### Text section
The runtime library (gwrt.c / libgwrt.a) provides initialization,
DATA/READ support, GOSUB return-label stack, and wrappers around the existing
interpreter modules. It includes all interpreter code except the execution
loop, so compiled programs share the same string pool, GC, file I/O, and
graphics implementation.
Design Decisions
Relation to Original Assembly
Microsoft released the original GW-BASIC source
in 2020 -- 43,771 lines of 8088 assembly spread across 43 .ASM files, complete
with Greg Whitten's comments and Neil Konzen's transcendental math routines
(which are, frankly, impressive for 16-bit fixed-point). This reimplementation
uses that assembly as a reference, not as input to a transliterator -- the
algorithms are reimplemented in idiomatic C with modern data structures.

### Requirement A
According to the GW-BASIC text, how many lines of assembly did Microsoft release in 2020?

Dataset items

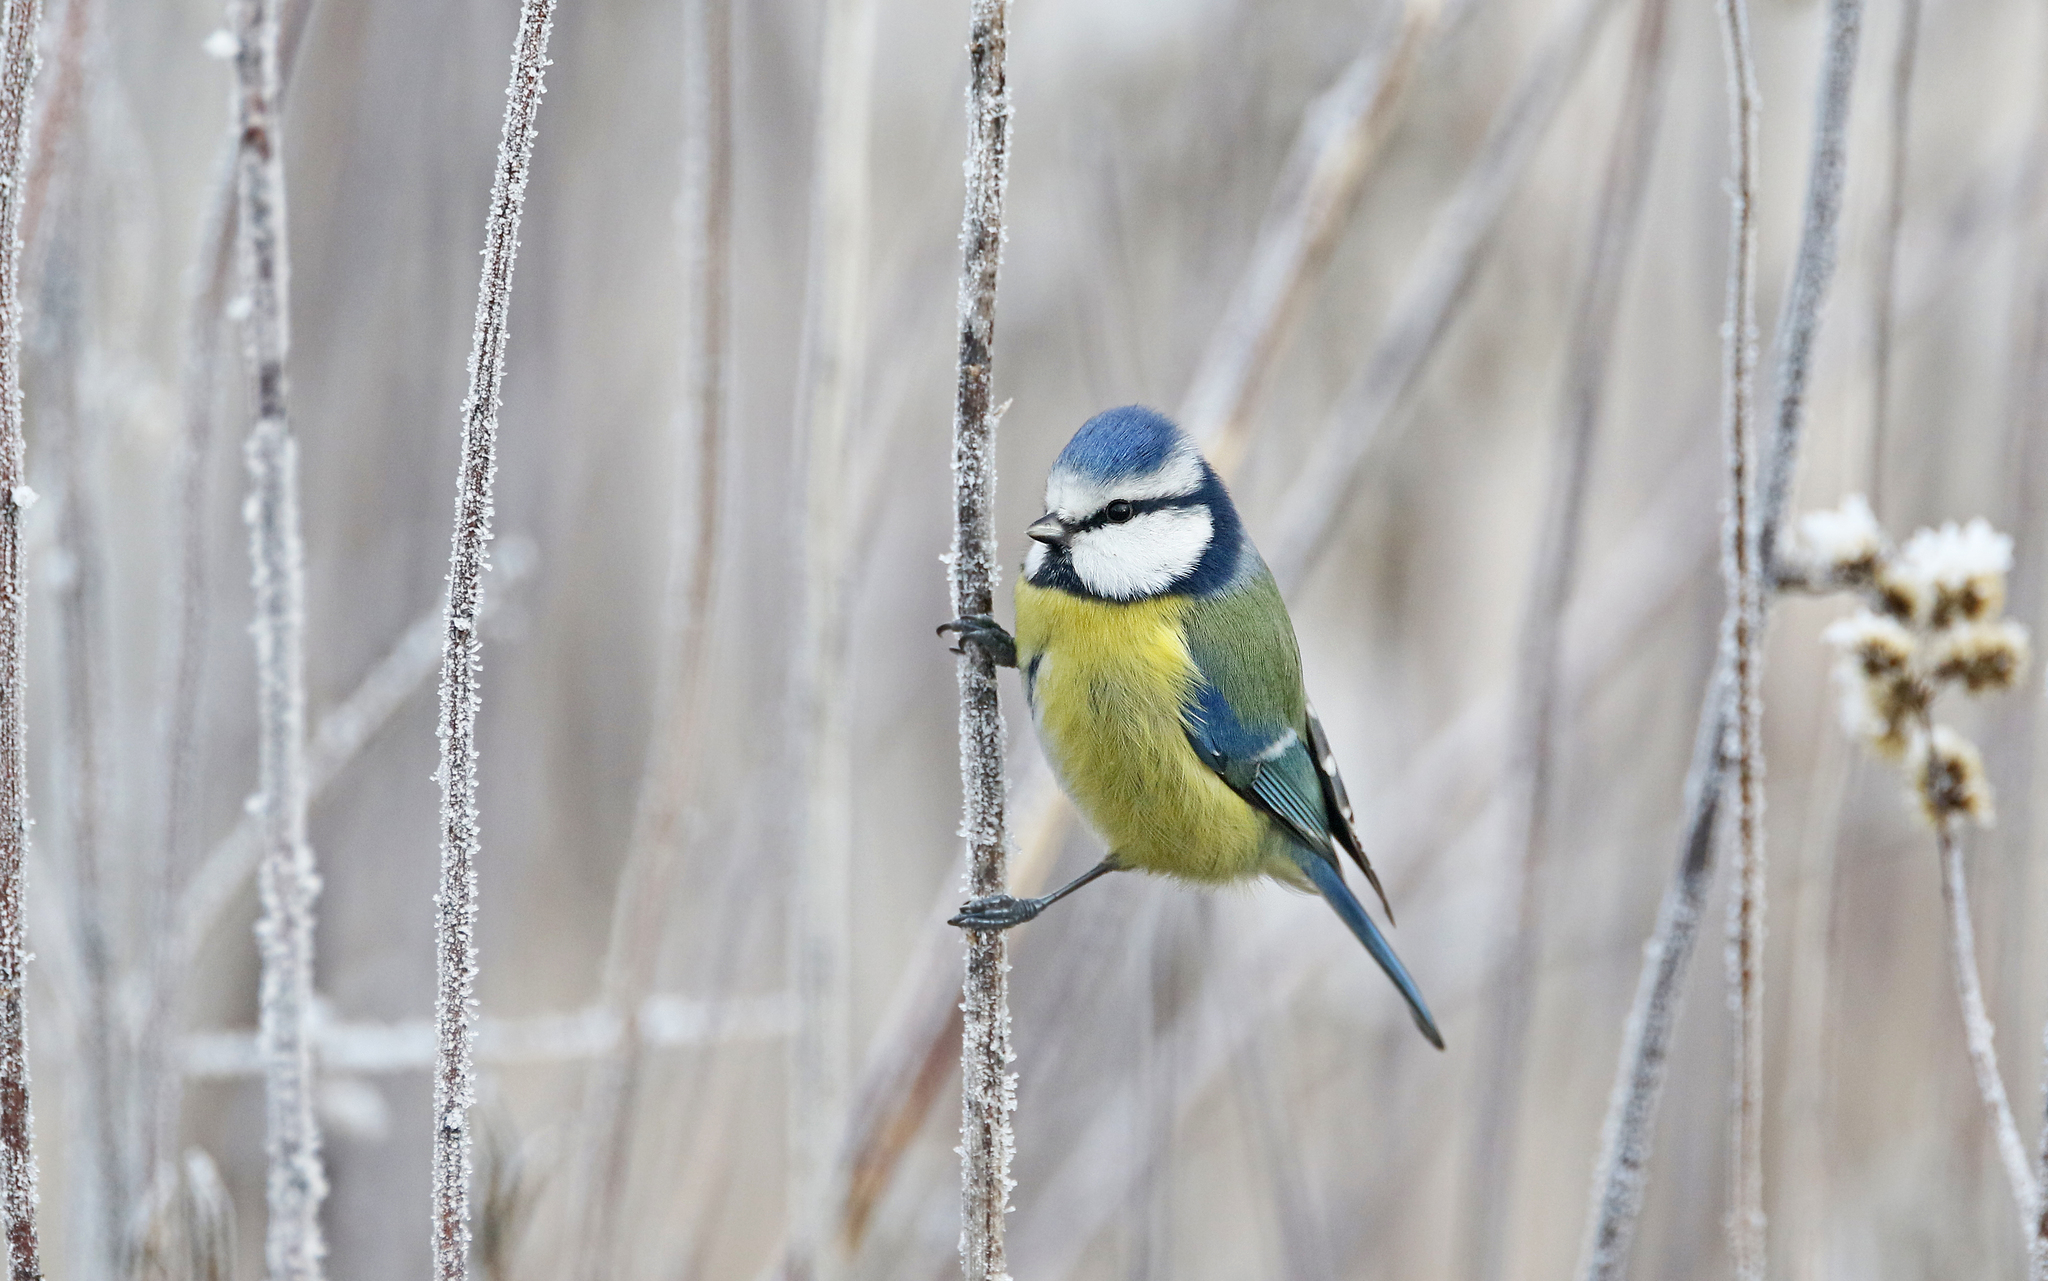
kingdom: Animalia
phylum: Chordata
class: Aves
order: Passeriformes
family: Paridae
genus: Cyanistes
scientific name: Cyanistes caeruleus
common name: Eurasian blue tit
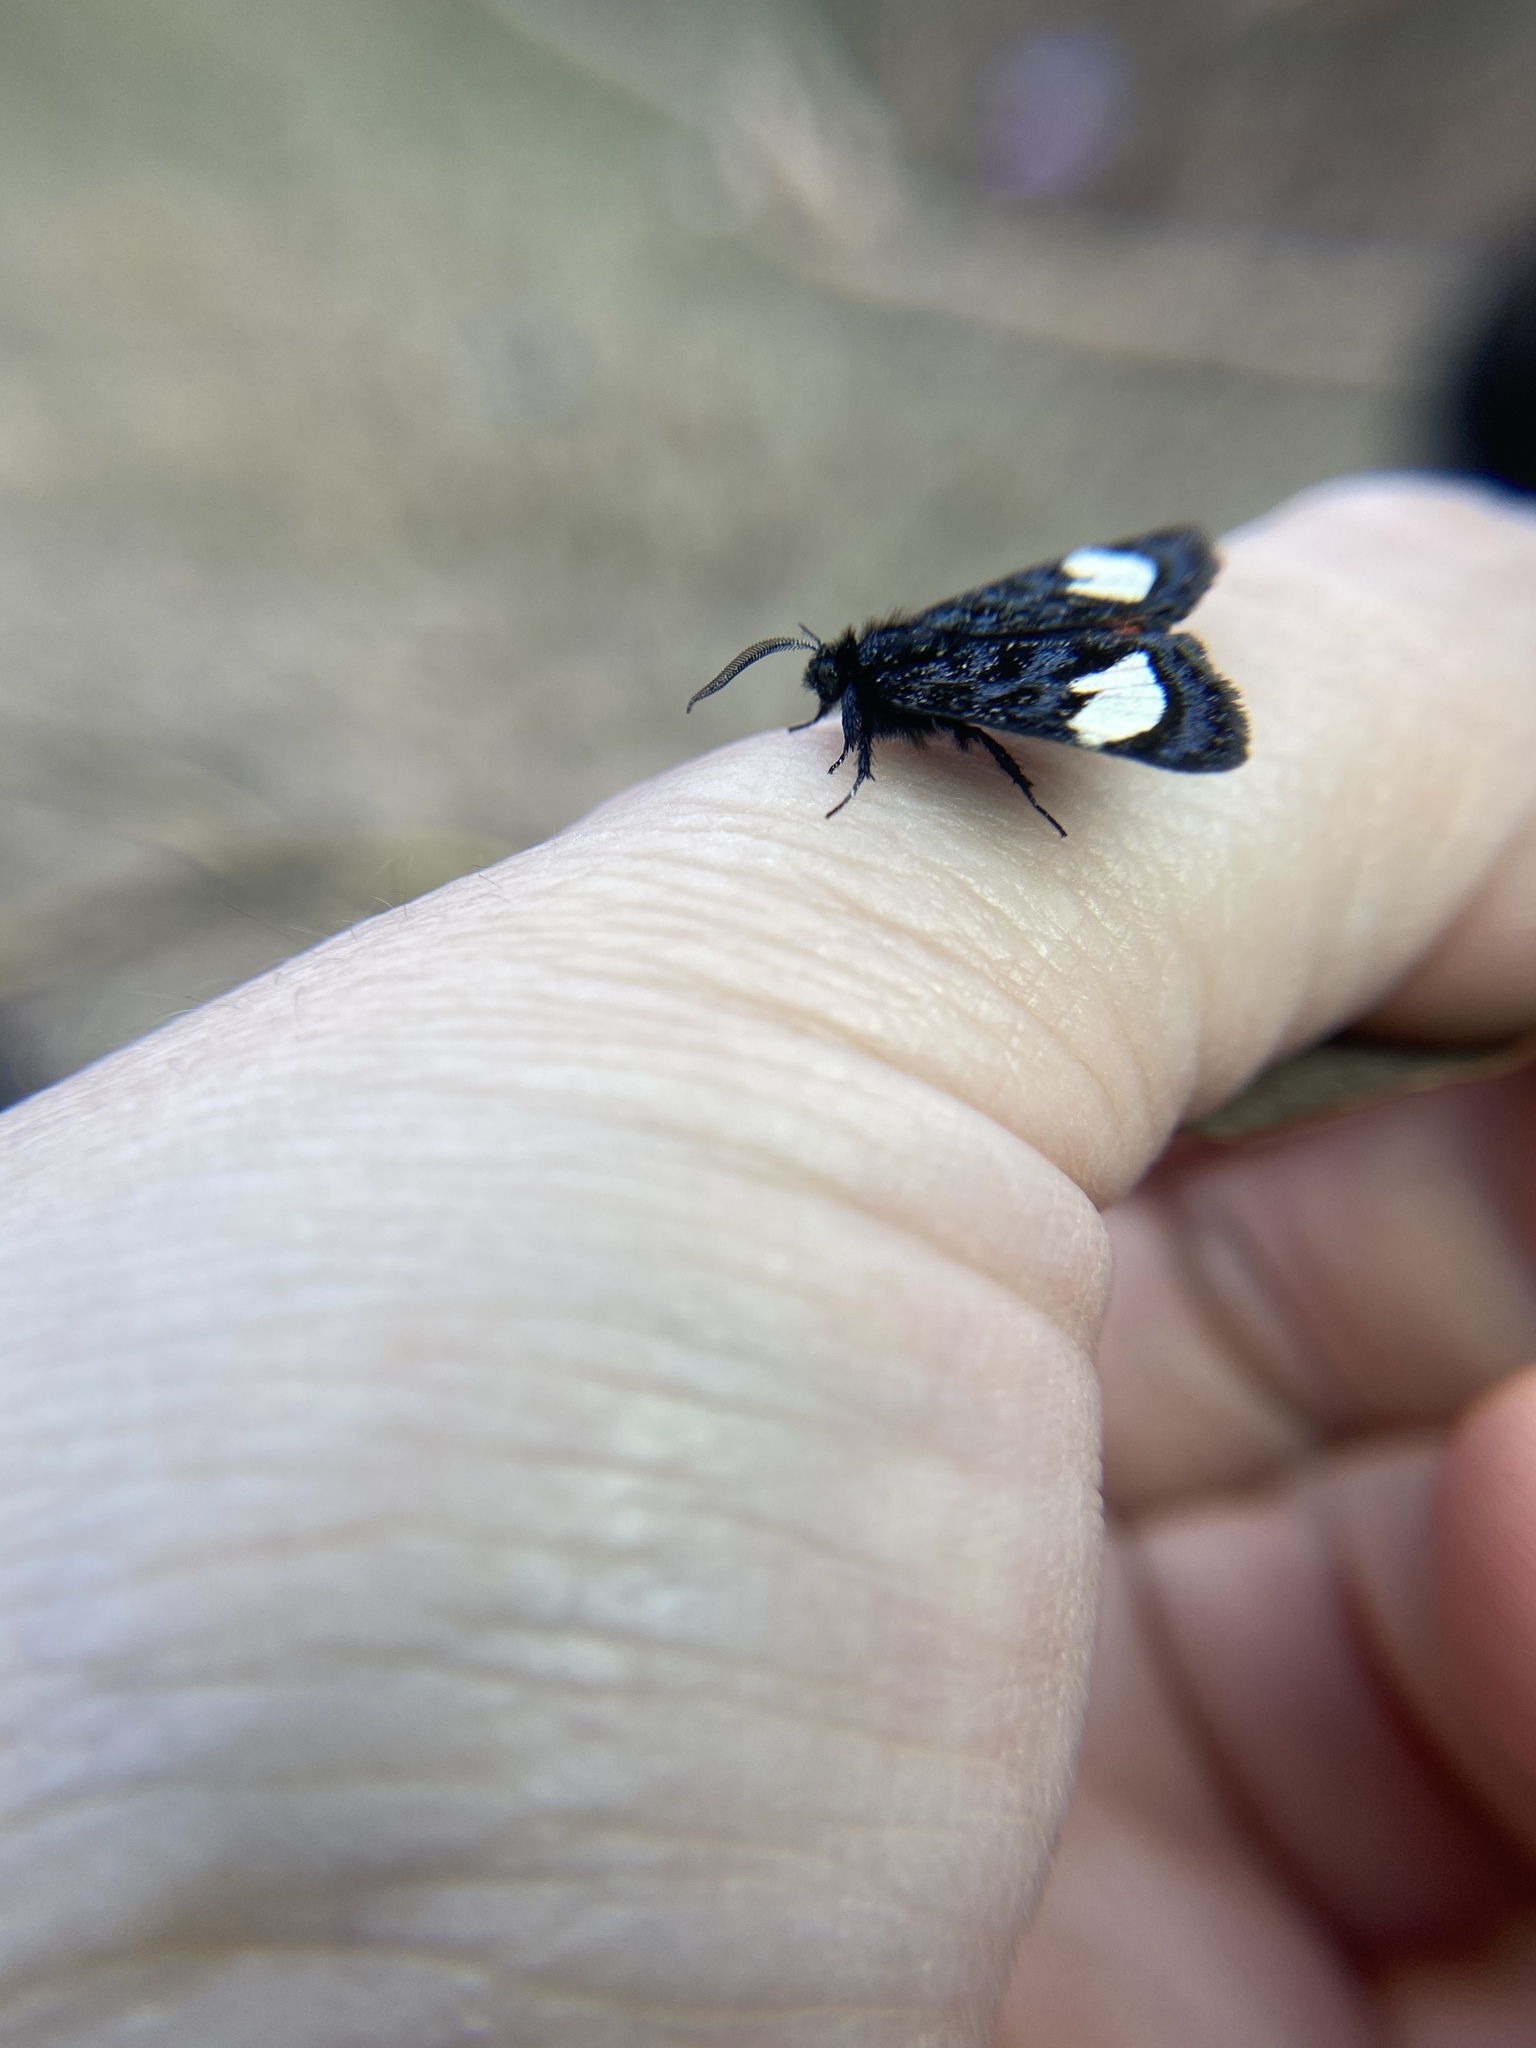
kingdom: Animalia
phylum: Arthropoda
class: Insecta
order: Lepidoptera
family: Noctuidae
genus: Psychomorpha
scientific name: Psychomorpha epimenis
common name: Grapevine epimenis moth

### Requirement B
Recast the lines of the entries as a Markdown table with columns "Row" and "Line", starting with the line with "order: Passeriformes" and continuing through the end of the entries. Omit blank lines and the pictures.

### Task response A
43,771 lines of 8088 assembly.

### Task response B
| Row | Line |
|---|---|
| 1 | order: Passeriformes |
| 2 | family: Paridae |
| 3 | genus: Cyanistes |
| 4 | scientific name: Cyanistes caeruleus |
| 5 | common name: Eurasian blue tit |
| 6 | kingdom: Animalia |
| 7 | phylum: Arthropoda |
| 8 | class: Insecta |
| 9 | order: Lepidoptera |
| 10 | family: Noctuidae |
| 11 | genus: Psychomorpha |
| 12 | scientific name: Psychomorpha epimenis |
| 13 | common name: Grapevine epimenis moth |